Practitioners still have the responsibility to comply with acceptable standards. However, by also evaluating practitioner errors in the context in which they occur, it's possible to determine whether changes in the system of care can reduce the risk of future errors. Encourage reviewers to ask, "What must be done to make it more difficult for practitioners to make a similar mistake in the future?" This questioning process will lead to system improvements that can benefit all caregivers.
At the conclusion of a case review, the involved practitioners should receive feedback. In most situations, this simply will be a confirmation of the effectiveness of the practitioner's professional, technical, and interpersonal skills. If opportunities for improvement are identified, the involved practitioner should receive a written report detailing the issues and peer recommendations. The Massachusetts Medical Society's "Model Principles for Incident-Based Peer Review for Health Care Facilities" recommend the following information be provided to the involved practitioner1:
- The identified deviation (act or omission) in the process of care from the "standard of care."
- The "standard of care" from which the deviation occurred.
- The source for the above "standard of care."
- What specific steps of care should have been taken or not taken to meet the "standard of care."

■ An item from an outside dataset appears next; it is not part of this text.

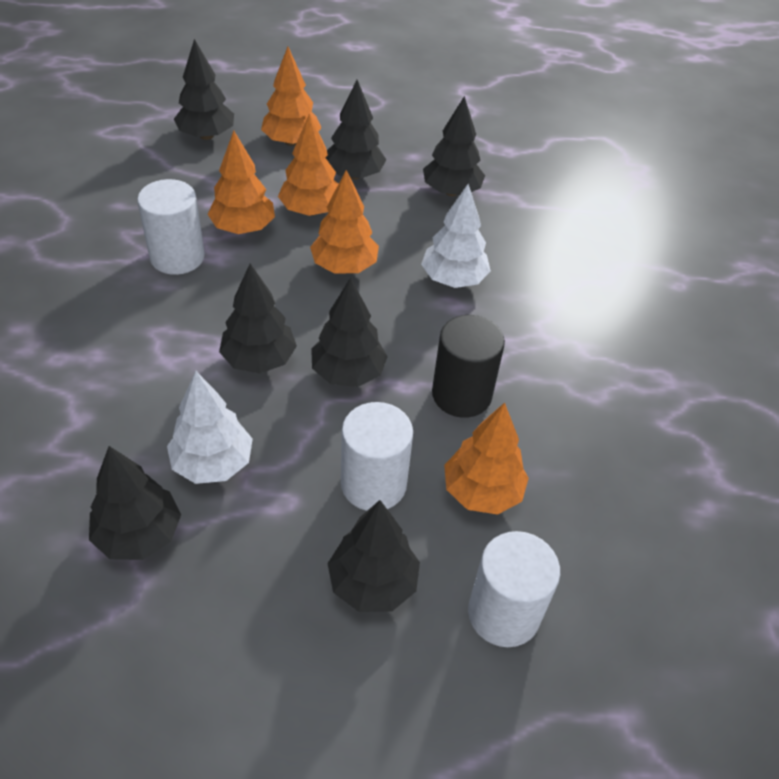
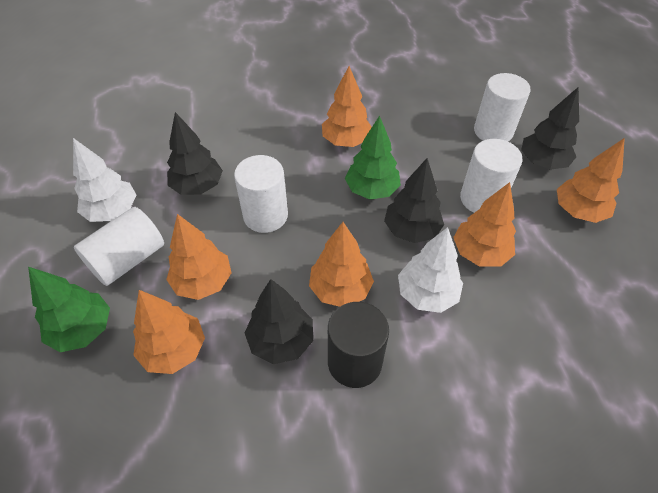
black tree: 7 -> 4
green tree: 0 -> 2
orange tree: 5 -> 6
white cylinder: 3 -> 4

- What specific remediation, if any, is recommended for the physician.
The feedback process closes the quality improvement loop and further reinforces the primary focus of peer review. The goal of case review should be to affirm the quality of professional practices and discover ways of improving both practitioner and system performance.
1. Massachusetts Medical Society. Model Principles for Incident-Based Peer Review for Health Care Facilities. June 2005. Web site: www.massmed.org.